Many folks have tried to lay the blame for the subprime mortgage meltdown which could plunge the nations real estate market into a decade long decline on unrestrained or crooked mortgage brokers. However, the mortgage brokers could only sell what the subprime lenders created. So do you blame the monster or Dr. Frankenstein himself?

In this analogy, the subprime or bad credit mortgage lender is Dr. Frankenstein. They created the risky programs, approved the loans, and provided the money at closing, and sold them to the secondary market investors. The monster is born and set loose.

But there’s more to the story…

A bad credit lender lends their money to you. After that, your loan along with others like it are bundled up and sold to an investor. The lender doesn’t have endless supplies of cash so they need the investors to buy the loans they close.

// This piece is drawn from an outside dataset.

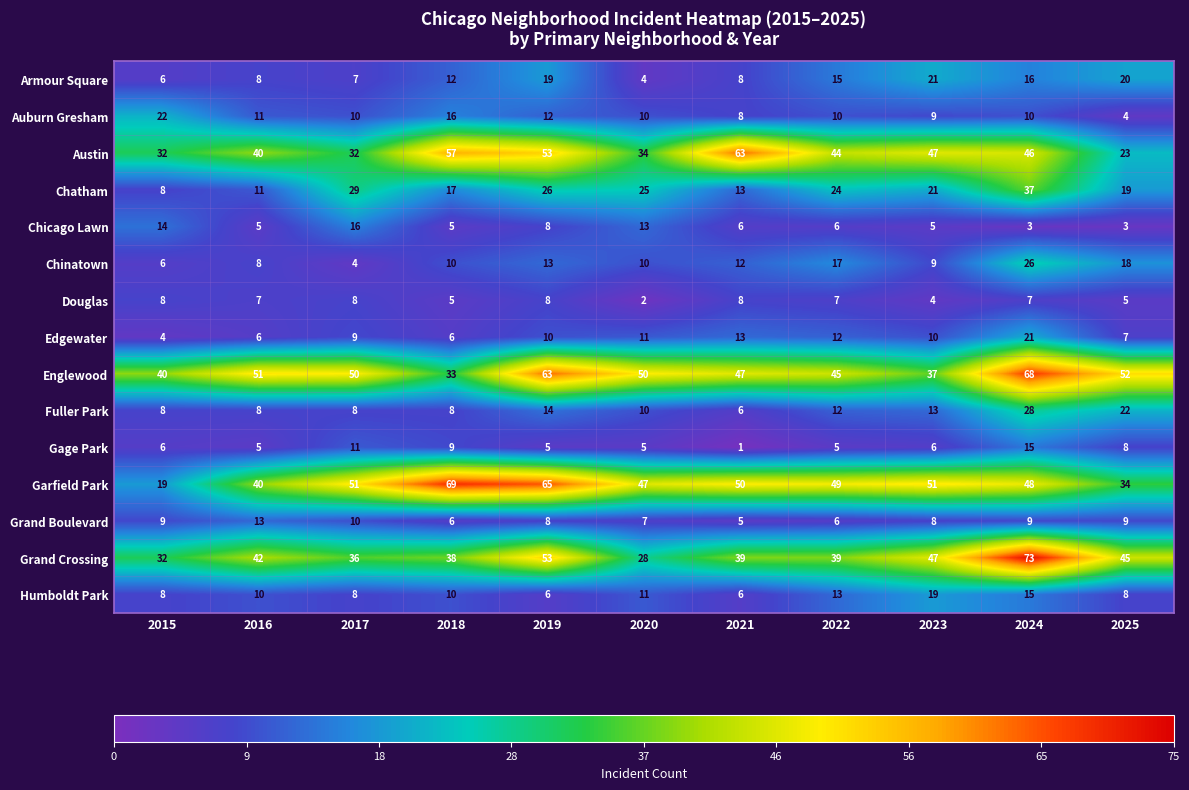

What is the maximum value for Edgewater?

21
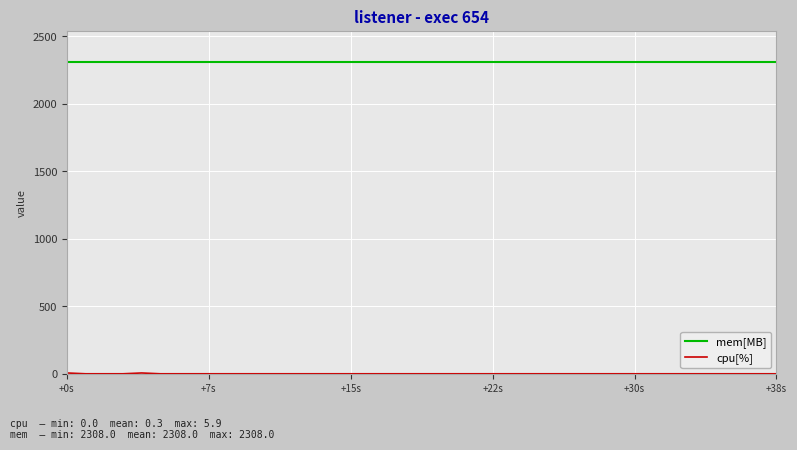

What is the maximum value shown in the chart?

2308.0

This way their money is replenished to lend out again and they make a profit from selling the loans to the investor. It’s the same thing that happens in the traditional or “A paper” mortgage world.

The only difference is you have a couple of organizations called Fannie Mae and Freddie Mac governing the A paper world. They make the rules on how loans get approved and priced. If the “A” lender follows the rules, the loan gets an insurance certificate. The investor buys the insured loan. If the loan goes into default, the investor is not out their money. Since the loan is insured, Fannie or Freddie pays the final investor for the defaulted loan. A bad credit mortgage lender does not have any insurance for the final investor. If the loan goes into default, the final investor has no recourse. They just lose money. So with this added risk, the bad credit investor wants higher rates to justify the investment. The lust for higher and higher rates of return is real driving force for the subprime market.

So who really makes the rules for bad credit mortgages? The investors themselves do. The investor decides how much risk they will take, what rate is acceptable, and what kinds of loans they will buy. If the lender doesn’t underwrite and approve the loans using the final investor’s rules, the investor won’t buy the loans. Then, the lender is stuck with the loans and won’t have as much money to lend out.

The investor is always changing the rules depending on what’s happening in the market. Currently, foreclosures are going crazy. You would have to be living under a rock not to know. Because so many of the mortgages in foreclosure are bad credit mortgages, the investors are changing their underwriting rules. Remember, the investors don’t have an insurance policy to fall back on. They are stuck with the loss themselves. In order to cover some of their losses, they are changing the rules. The investors want some extra equity if the loan goes into default. Right now they require the lender to get a review appraisal or a BPO (broker price opinion) letter. A BPO is simply an agent giving his or her opinion of what your house is worth. And guess what…the review and the BPO almost always come in lower than your appraisal. When this happens, you need to bring more money to closing, get less cash out, or get denied all together.

The bad credit mortgage lender lends money to folks with credit issues but that’s all they do. As soon as they close your loan, it gets sold to the investor. They have to follow the final investor’s rules.

So, hold the phone…does that mean Dr. Frankenstein build the monster at the behest of others? Sure it does…so the greedy final investors must also share the blame with the subprime lenders.

As in all things in this industry, most of the story is hidden from view.

But not for you… now that you know the “inside” story about the subprime lenders, final subprime investors, and how they let a monster loose to destroy our village.